Upper Lambourn's Ed Walker is loving the 'crazy game'
Ed Walker’s nomadic Newmarket existence came to an end in 2016 when he found a home at his Kingsdown Stables in Upper Lambourn.
Since his first runner in 2010, he’s endured countless difficult phone calls to disappointed owners and stressful sales but has now trained more than 400 winners, including two Group 1 champions.
“I’m from a horse background, but not a racing background, very close to Kingsclere,” Walker said.
“Mother is a brilliant horsewoman and was the driving force between us and horses and Dad, sadly late Dad, was a big racing fan.
“Dad’s love of racing rubbed off on me and I was hooked, it was mind-blowing.
“Kingsclere’s a pretty special place and if you can’t fall in love with racing there, you never will.”
As an apprentice, Walker went from Watership Down to France and Australia before working with Roger Charlton and then Luca Cumani, for whom he was assistant for four years.

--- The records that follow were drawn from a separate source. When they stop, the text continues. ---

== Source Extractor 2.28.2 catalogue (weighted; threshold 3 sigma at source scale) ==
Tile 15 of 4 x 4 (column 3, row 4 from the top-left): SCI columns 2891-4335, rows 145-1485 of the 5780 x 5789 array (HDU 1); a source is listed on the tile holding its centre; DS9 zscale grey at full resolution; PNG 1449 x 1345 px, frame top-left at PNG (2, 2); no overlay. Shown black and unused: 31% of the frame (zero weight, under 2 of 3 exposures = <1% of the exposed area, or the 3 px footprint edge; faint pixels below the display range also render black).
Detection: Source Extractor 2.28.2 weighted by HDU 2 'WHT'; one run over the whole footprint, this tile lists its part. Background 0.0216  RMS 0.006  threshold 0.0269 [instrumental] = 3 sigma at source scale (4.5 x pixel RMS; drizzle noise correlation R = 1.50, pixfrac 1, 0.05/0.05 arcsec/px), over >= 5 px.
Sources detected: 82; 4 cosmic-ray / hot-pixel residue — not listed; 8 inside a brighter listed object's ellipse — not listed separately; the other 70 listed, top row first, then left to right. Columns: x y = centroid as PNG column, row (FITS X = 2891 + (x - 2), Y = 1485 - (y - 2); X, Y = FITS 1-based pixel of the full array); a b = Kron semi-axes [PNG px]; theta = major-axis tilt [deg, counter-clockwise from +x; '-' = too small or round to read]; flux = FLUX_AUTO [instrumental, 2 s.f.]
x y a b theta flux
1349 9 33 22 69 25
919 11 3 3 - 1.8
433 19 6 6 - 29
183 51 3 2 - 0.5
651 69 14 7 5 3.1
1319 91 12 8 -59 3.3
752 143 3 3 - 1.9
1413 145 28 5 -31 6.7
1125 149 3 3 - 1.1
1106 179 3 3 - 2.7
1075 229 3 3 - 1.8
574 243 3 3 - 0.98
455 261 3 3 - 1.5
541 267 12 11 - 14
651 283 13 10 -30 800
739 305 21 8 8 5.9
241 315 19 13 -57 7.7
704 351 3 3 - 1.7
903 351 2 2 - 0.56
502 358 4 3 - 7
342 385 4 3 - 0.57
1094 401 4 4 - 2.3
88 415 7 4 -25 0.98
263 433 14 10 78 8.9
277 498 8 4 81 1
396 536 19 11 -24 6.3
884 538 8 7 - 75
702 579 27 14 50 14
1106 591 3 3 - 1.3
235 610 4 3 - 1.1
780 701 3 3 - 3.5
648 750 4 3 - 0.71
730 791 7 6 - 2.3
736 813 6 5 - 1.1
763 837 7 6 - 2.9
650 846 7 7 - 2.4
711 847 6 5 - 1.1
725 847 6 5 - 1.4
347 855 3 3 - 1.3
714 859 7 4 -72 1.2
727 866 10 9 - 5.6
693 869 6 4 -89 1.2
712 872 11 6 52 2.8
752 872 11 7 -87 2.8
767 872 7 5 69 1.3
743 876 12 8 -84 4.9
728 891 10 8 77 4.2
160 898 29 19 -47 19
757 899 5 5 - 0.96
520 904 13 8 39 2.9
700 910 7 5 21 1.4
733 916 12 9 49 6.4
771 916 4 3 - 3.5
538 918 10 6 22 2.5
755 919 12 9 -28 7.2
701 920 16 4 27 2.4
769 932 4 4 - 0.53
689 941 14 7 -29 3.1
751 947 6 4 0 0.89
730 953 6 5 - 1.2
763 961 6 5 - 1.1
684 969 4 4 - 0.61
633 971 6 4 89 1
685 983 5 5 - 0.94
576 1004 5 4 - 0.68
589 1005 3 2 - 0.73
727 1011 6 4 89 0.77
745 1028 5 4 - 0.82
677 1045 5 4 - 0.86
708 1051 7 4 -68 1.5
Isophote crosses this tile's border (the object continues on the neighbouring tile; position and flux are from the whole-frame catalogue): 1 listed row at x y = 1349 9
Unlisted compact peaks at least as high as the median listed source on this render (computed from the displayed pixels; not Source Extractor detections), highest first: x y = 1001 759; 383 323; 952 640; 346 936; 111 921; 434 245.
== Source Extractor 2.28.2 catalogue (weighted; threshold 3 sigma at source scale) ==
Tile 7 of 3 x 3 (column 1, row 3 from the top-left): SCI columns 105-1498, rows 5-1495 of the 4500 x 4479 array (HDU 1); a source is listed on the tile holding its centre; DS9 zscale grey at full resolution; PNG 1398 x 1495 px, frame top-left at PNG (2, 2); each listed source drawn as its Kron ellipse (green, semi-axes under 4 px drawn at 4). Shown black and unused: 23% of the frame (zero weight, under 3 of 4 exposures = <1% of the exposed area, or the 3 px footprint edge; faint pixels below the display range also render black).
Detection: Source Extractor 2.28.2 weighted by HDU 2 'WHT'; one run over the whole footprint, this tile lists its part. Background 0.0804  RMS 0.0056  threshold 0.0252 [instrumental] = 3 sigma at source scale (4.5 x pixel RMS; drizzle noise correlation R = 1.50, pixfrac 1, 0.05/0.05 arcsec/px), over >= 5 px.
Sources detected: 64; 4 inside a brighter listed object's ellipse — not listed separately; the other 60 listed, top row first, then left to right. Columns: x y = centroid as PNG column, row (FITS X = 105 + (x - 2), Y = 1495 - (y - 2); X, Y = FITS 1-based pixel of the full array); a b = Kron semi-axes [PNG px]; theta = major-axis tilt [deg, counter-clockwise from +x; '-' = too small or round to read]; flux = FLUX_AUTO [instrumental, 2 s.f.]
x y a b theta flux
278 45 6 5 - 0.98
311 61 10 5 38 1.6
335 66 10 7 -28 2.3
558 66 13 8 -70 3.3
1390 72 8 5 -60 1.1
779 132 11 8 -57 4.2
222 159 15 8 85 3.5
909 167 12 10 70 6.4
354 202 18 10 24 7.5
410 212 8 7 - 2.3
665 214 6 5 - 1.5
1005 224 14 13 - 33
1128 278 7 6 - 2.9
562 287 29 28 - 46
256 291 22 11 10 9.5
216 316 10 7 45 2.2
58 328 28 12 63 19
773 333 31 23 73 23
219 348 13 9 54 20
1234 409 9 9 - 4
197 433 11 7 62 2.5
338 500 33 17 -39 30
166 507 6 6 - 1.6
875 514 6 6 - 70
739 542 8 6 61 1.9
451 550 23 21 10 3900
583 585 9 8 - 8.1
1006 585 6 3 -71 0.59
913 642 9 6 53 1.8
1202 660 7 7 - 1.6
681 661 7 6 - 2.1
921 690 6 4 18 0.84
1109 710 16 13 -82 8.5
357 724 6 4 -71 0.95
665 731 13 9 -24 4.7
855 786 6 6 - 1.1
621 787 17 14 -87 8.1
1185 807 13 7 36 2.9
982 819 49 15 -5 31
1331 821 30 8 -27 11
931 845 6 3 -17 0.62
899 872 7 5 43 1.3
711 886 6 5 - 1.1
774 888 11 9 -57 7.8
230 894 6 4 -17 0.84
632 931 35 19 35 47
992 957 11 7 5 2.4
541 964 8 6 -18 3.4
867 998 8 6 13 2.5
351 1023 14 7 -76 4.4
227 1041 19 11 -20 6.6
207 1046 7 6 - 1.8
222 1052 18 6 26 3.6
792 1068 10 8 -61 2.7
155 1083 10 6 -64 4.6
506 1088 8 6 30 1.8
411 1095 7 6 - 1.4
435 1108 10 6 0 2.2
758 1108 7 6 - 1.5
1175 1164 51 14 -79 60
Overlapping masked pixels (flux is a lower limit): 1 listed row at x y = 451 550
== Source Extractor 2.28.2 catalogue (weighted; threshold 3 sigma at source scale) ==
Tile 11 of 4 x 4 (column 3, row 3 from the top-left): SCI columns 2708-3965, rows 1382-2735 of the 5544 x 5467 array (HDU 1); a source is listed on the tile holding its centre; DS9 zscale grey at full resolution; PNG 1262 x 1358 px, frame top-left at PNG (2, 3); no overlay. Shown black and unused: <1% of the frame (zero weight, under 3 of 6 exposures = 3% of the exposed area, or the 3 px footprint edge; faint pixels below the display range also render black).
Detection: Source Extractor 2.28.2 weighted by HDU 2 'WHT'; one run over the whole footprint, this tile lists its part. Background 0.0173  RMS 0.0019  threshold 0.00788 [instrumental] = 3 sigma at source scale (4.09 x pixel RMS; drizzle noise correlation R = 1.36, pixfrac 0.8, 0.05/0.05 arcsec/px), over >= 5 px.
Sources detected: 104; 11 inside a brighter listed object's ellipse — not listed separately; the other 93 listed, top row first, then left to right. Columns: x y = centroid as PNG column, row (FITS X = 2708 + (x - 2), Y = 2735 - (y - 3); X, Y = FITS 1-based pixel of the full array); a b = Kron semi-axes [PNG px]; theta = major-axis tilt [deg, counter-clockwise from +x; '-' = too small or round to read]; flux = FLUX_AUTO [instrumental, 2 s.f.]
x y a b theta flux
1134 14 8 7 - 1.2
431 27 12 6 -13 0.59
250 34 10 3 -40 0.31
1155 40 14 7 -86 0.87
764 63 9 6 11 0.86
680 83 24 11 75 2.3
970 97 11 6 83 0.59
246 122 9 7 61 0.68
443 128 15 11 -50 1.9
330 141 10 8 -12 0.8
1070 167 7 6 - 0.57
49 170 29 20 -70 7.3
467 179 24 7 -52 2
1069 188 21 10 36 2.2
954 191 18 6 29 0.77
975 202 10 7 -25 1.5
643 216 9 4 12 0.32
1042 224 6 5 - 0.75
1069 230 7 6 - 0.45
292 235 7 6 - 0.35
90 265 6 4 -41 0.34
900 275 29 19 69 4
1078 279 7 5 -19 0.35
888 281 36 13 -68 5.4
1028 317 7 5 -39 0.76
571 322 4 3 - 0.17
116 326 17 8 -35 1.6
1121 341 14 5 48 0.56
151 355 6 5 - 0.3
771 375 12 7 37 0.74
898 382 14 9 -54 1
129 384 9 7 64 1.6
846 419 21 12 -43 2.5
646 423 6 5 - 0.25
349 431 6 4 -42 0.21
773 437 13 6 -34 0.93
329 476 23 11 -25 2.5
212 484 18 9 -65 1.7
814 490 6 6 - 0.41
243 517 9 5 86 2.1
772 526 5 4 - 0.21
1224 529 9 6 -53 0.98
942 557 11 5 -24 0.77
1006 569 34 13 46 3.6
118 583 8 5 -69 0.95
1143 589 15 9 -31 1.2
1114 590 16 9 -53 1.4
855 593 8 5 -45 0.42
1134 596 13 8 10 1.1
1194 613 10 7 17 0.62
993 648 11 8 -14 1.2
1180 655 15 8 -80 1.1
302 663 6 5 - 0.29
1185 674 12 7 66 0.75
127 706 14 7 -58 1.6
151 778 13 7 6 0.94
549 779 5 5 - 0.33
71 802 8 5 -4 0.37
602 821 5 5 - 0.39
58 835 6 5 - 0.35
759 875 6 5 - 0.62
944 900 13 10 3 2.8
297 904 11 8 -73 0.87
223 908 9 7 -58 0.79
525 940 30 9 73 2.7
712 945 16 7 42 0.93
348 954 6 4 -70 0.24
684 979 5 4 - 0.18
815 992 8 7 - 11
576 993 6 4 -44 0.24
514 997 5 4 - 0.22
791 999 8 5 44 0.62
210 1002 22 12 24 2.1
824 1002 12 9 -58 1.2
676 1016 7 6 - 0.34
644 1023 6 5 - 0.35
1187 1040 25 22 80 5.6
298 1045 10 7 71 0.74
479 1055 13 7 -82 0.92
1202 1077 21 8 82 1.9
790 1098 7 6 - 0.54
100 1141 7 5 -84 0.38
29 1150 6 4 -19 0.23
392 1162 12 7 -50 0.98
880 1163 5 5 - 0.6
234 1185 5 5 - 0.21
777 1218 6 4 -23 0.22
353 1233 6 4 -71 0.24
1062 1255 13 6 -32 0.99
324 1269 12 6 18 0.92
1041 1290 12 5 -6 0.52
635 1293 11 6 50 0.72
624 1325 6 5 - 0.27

He started training in October 2010 when he rented a small 24 box yard in Newmarket.
“I wasn’t too keen on going to Newmarket, but Roger insisted I had to go, to learn and to meet people, it turned out to be great advice,” he said.
“I was meant to stay for two years but I ended up there for 10.”
Walker’s first runner, Riggins, became a Listed winner in November 2010.
“He was mad, he was at the sales and no one had a look at him, not a single person wanted him,” Walker said.
“I took a punt and I bought him for £18,000 and threw him in a field at Mum and Dad’s.
“That was October 2009 and we sent him to Andrew Balding, who did a brilliant job with him, and then he came to me in 2010.
“He was such a fun horse, such a nice horse and then he won the Hyde Stakes at Kempton in November.
“I didn’t have another winner for six months, classic racing, Henry Cecil watch out.”
After four Newmarket relocations, the opportunity arose for Walker to return to his roots in December 2016.
Perhaps the zenith of Walker’s time in Upper Lambourn so far came in 2021, when Starman won the July Cup at Newmarket, Walker’s first Group 1 winner.
“That was special, I thought I was destined never to win a Group 1,” he said.
Then, in May, Dreamloper became Walker’s second Group 1 winner when she won the Prix d’Ispahan at Longchamp.
"It was great to follow it up, to win another Group 1, to become a regular at that table," he said.
Each one of Walker’s winners is the result of thousands of hours of hard work, some well thought out plans and, of course, a bit of luck.
He said: “I suppose the art of training is identifying what you’ve got in front of you, what your horse is, and then producing it to perfection.
“What we’re trying to achieve is very simple, actually achieving it is far more complicated.
“A trainer is only as good as his horses and his staff, and we’ve got fantastic staff and great horses.
“The horses are why we do it, they’re wonderful animals to be around, they’re a great puzzle to try and solve.
“It’s a crazy game, it’s a way of life, a difficult one but it’s incredible.”
For Walker, there's no such thing as a normal day.
"If you train 100 horses and you get through the morning without a problem, you've missed something," he said.
This afternoon, Dreamloper will run in the Qatar Nassau Stakes at Goodwood – the "crazy game" continues.
Newbuy Weekly News also spoke to assistant trainer, Jack Steels, to learn more about the day-to-day life at Walker's yard.
Jack Steels, assistant trainer at Kingsdown, made the move from Newmarket to Lambourn with Walker in 2016.
Steels started working in racing for Luca Cumani in 2006 before joining Walker's team in 2013.
"I've been here eight-and-a-half years now, I could see myself doing another eight-and-a-half, for sure," Steels said.
"I start at about 5am, come in, feed the horses and then go and check the riding out lists, check the horses and then go and watch them exercise on the gallops.
"That'll be four or five lots in the morning until about 12:30, then we come back at 3:30, check them and feed them.
"Long hours, long enough, sometimes it's early mornings and late nights.
"I liked going to the races and thought it looked like fun to ride them and I didn't much like school, so that's how it started.
"Ed's a friend as well as boss, he's great to work for because he treats his staff and his animals with such respect."